Above, a shower of stars

Dancer in the moon garden,
brushed by gossamer
sleeves of breezes,
to music and silver
surrendered.

***
Caveat regarding what you will find here: you just never know. I promise absolutely nothing by way of consistency, theme, tone, genre, or value ;->. You’ll no sooner exact such things from me than you would a flight plan from butterfly. So tonight it’s haiku in too many words.

Love grew up today

After days of dark thinking about weighty matters, my son made a difficult choice out of love, all on his own - to do the thing that is best for the well-being of the girl he loves, a thing which might consequently cost him the chance to spend time with her at all. This was the day love grew up, and I will never again think of him as a child.
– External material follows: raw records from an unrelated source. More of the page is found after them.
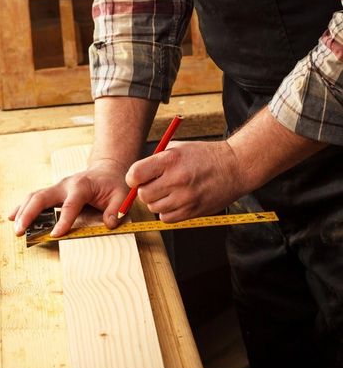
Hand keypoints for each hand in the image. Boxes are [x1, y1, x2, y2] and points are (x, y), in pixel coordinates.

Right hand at [9, 159, 129, 236]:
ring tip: (15, 228)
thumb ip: (116, 210)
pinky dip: (22, 207)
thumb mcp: (121, 195)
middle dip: (29, 214)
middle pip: (41, 197)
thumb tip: (109, 223)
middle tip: (20, 231)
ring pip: (34, 197)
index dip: (62, 221)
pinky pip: (34, 198)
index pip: (69, 205)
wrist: (106, 170)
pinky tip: (12, 217)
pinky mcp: (52, 192)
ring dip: (22, 212)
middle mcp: (64, 185)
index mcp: (81, 186)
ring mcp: (56, 187)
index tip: (55, 235)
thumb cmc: (113, 184)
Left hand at [126, 140, 243, 221]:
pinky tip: (176, 201)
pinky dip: (167, 212)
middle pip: (142, 194)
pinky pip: (166, 218)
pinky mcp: (192, 211)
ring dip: (156, 201)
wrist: (235, 167)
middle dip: (144, 190)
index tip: (136, 178)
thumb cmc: (205, 156)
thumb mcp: (178, 148)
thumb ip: (155, 161)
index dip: (132, 178)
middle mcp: (176, 180)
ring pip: (153, 208)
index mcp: (170, 160)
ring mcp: (185, 198)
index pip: (135, 175)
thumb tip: (135, 176)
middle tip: (154, 185)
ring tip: (168, 191)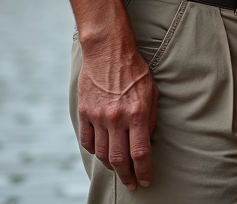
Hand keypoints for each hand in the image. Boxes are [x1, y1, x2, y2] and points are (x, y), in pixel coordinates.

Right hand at [77, 39, 158, 189]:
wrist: (108, 52)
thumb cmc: (135, 71)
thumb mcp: (152, 93)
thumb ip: (150, 119)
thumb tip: (148, 142)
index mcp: (137, 113)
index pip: (140, 153)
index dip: (144, 171)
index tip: (146, 180)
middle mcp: (116, 118)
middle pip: (119, 159)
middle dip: (127, 176)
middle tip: (132, 184)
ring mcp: (98, 117)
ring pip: (102, 153)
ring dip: (111, 166)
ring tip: (119, 170)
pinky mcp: (84, 113)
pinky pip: (87, 141)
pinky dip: (94, 151)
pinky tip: (101, 153)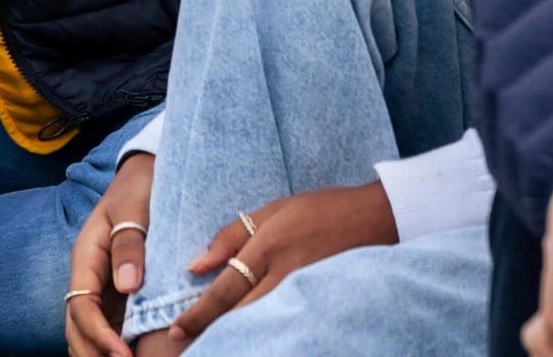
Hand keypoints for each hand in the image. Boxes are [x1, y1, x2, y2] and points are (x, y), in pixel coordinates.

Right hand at [67, 150, 155, 356]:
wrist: (144, 175)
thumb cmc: (138, 189)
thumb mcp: (133, 208)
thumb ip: (130, 243)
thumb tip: (128, 285)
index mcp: (85, 257)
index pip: (82, 307)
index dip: (100, 335)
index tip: (124, 355)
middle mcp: (88, 276)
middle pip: (76, 328)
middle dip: (93, 355)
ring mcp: (100, 286)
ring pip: (86, 331)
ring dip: (99, 354)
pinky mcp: (116, 293)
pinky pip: (108, 325)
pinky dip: (112, 346)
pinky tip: (134, 355)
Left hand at [167, 181, 396, 342]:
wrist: (376, 218)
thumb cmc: (320, 209)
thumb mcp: (272, 210)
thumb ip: (231, 236)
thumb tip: (195, 265)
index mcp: (268, 245)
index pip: (226, 288)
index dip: (198, 314)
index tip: (176, 331)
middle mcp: (285, 272)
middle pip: (241, 314)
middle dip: (211, 334)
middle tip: (186, 349)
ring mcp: (306, 291)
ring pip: (263, 325)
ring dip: (237, 339)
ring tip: (213, 350)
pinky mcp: (322, 303)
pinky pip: (288, 325)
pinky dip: (267, 336)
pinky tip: (254, 344)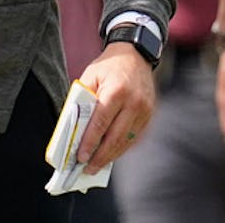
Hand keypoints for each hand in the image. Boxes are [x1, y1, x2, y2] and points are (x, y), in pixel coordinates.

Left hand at [75, 43, 156, 173]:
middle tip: (87, 168)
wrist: (135, 55)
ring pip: (127, 141)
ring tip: (97, 166)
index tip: (80, 157)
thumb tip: (75, 128)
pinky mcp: (150, 115)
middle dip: (100, 156)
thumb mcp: (89, 76)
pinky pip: (135, 137)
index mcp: (116, 91)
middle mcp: (134, 103)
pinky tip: (110, 154)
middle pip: (115, 137)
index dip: (90, 142)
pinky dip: (122, 148)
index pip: (101, 123)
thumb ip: (82, 100)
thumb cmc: (108, 66)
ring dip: (111, 156)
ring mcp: (145, 110)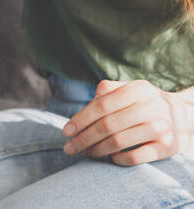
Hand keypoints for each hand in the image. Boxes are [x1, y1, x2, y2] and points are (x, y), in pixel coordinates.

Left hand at [62, 79, 193, 165]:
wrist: (184, 115)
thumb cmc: (144, 102)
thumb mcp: (129, 89)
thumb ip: (105, 93)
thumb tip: (81, 112)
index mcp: (137, 89)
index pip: (102, 106)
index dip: (81, 119)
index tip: (66, 131)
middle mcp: (151, 106)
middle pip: (107, 125)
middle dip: (84, 138)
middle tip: (70, 148)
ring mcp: (161, 127)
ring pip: (119, 142)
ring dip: (97, 150)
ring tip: (86, 153)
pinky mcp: (168, 147)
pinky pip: (136, 157)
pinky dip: (118, 159)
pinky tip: (110, 158)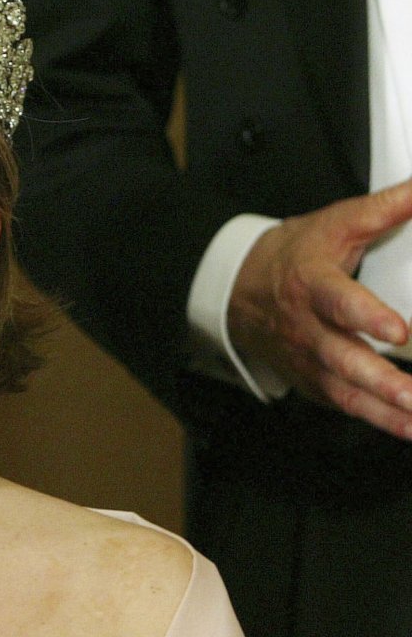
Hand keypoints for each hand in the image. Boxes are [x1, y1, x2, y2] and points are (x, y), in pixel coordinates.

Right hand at [227, 179, 411, 437]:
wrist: (241, 291)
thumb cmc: (293, 258)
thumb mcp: (336, 223)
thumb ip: (385, 208)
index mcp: (313, 286)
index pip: (341, 304)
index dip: (368, 319)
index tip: (398, 331)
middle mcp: (309, 331)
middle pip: (345, 361)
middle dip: (383, 382)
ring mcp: (310, 362)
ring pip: (347, 393)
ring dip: (385, 413)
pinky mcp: (313, 383)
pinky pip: (346, 406)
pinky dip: (377, 421)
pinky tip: (406, 428)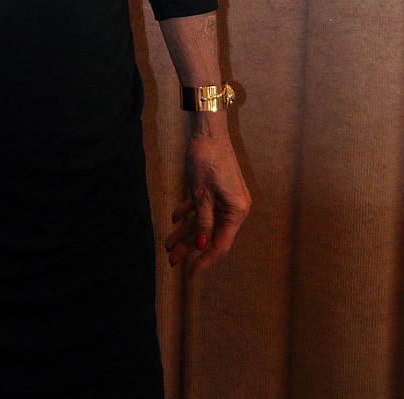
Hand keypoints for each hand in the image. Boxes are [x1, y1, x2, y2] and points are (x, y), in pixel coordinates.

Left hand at [165, 127, 250, 276]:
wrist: (208, 131)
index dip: (204, 260)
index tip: (189, 273)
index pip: (219, 245)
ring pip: (204, 221)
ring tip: (168, 243)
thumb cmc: (206, 161)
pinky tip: (174, 218)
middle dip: (189, 247)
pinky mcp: (217, 188)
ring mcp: (226, 198)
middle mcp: (234, 207)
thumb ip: (202, 221)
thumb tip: (200, 245)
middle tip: (171, 259)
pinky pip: (203, 207)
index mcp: (235, 212)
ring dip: (186, 231)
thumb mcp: (201, 194)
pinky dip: (189, 212)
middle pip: (210, 234)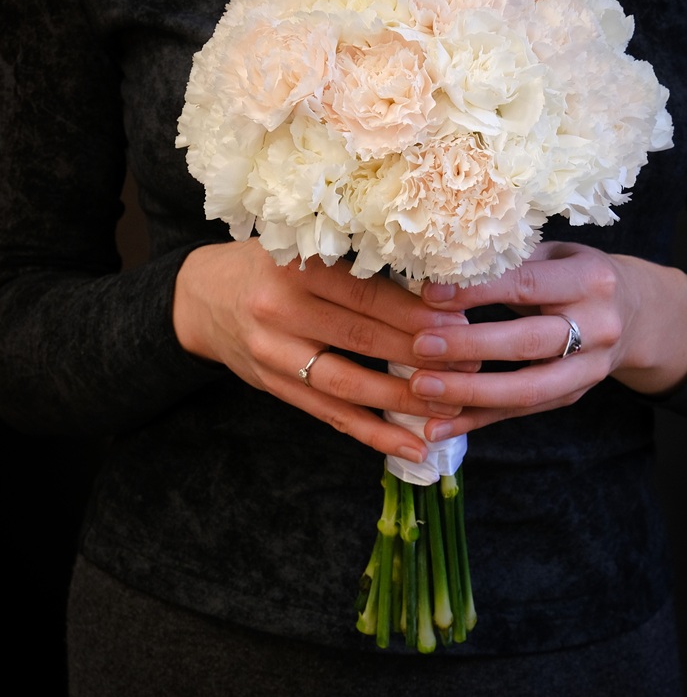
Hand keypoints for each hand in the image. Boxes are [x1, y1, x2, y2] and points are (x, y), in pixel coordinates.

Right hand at [173, 239, 468, 459]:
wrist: (204, 297)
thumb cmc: (271, 266)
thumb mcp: (306, 249)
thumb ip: (356, 267)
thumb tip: (435, 291)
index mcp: (295, 267)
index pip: (367, 294)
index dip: (417, 313)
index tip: (462, 323)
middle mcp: (279, 311)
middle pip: (362, 339)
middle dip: (422, 356)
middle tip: (473, 365)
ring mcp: (273, 355)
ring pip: (348, 384)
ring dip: (404, 401)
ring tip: (452, 409)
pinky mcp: (274, 388)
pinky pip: (330, 416)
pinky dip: (373, 434)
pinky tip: (411, 447)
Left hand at [407, 241, 686, 440]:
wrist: (636, 313)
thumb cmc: (578, 274)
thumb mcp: (556, 254)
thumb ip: (510, 262)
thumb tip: (441, 267)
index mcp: (591, 280)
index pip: (527, 285)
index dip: (477, 291)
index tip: (431, 294)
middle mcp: (597, 327)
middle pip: (527, 343)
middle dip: (469, 346)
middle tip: (420, 346)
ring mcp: (589, 369)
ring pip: (526, 389)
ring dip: (469, 393)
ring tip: (420, 389)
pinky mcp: (573, 396)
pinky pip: (520, 412)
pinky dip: (476, 420)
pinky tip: (437, 426)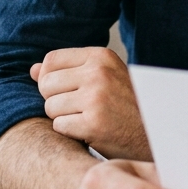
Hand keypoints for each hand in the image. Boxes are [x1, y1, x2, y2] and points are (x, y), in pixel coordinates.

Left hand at [32, 47, 150, 160]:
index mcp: (101, 56)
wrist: (155, 130)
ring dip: (63, 117)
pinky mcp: (93, 123)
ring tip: (87, 118)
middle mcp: (98, 72)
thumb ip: (69, 71)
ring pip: (50, 107)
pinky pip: (59, 126)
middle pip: (46, 84)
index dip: (51, 79)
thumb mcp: (104, 78)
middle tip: (80, 108)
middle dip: (56, 99)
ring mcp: (96, 97)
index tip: (68, 90)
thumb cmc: (126, 104)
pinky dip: (70, 132)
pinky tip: (90, 130)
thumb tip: (33, 70)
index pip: (51, 61)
While this story would be best understood were it vividly rendered, it won’t be, because it is his story, not mine, to tell.

Memory

There are weeks when life must be lived in slivers of between. There isn’t time for writing then. But there is almost always time for poems remembered. I love these two by Yeats.

When You are Old

When you are old and gray and full of sleep
And nodding by the fire, take down this book,
And slowly read, and dream of the soft look
Your eyes had once, and of their shadows deep;

How many loved your moments of glad grace,
And loved your beauty with love false or true;
But one man loved the pilgrim soul in you,
And loved the sorrows of your changing face.

And bending down beside the glowing bars,
Murmur, a little sadly, how love fled
And paced upon the mountains overhead,
And hid his face amid a crowd of stars.

The Song of Wandering Aengus

I went out to the hazel wood,
Because a fire was in my head,
And cut and peeled a hazel wand,
And hooked a berry to a thread;
And when white moths were on the wing,
And moth-like stars were flickering out,
I dropped the berry in a stream
And caught a little silver trout.

When I had laid it on the floor
I went to blow the fire a-flame,
But something rustled on the floor,
And someone called me by my name:
It had become a glimmering girl
With apple blossom in her hair
Who called me by my name and ran
And faded through the brightening air.

Though I am old with wandering
Through hollow lands and hilly lands,
I will find out where she has gone,
And kiss her lips and take her hands;
And walk among long dappled grass,
And pluck till time and times are done,
The silver apples of the moon,
The golden apples of the sun.

Santa in the sink

I’m awarding a prize for stupidest Christmas merchandise of 2005. The award, without further ado, goes to a mesh sink strainer with a little sculpted Santa at the bottom of it, squarely in the center. You can buy it at Wal-Mart, if you must. I can just see Santa choking on all the bits of celery and cranberry and turkey, with mashed sweet potato casserole to glom everything together. I wonder if he comes clean in the dishwasher, or if you have to scrub him with a toothbrush. If you asked me where in the world I’d least like to spend my fleeting existence, even as a sink strainer Santa, I think the kitchen sink drain might well be the place.

Nominations are open for second and third place.

Sixteen

In the mountains where my mother lives, not so much has changed. A minister who once pastored my mother’s church has a son just the age of mine, sixteen. This son fell in love with a girl likewise sixteen, and she is now pregnant. This my mother told me in grieved tones two weeks ago. But now my mother has brightened. The two are living with the boy’s parents (the girl’s parents having thrown their pregnant daughter out) and are married now. Apparently a wedding at sixteen is supposed to fix something. We’re all supposed to dedicate ourselves to the notion that this is true love that can last a lifetime. One cannot rule this out, but chances seem slim to me.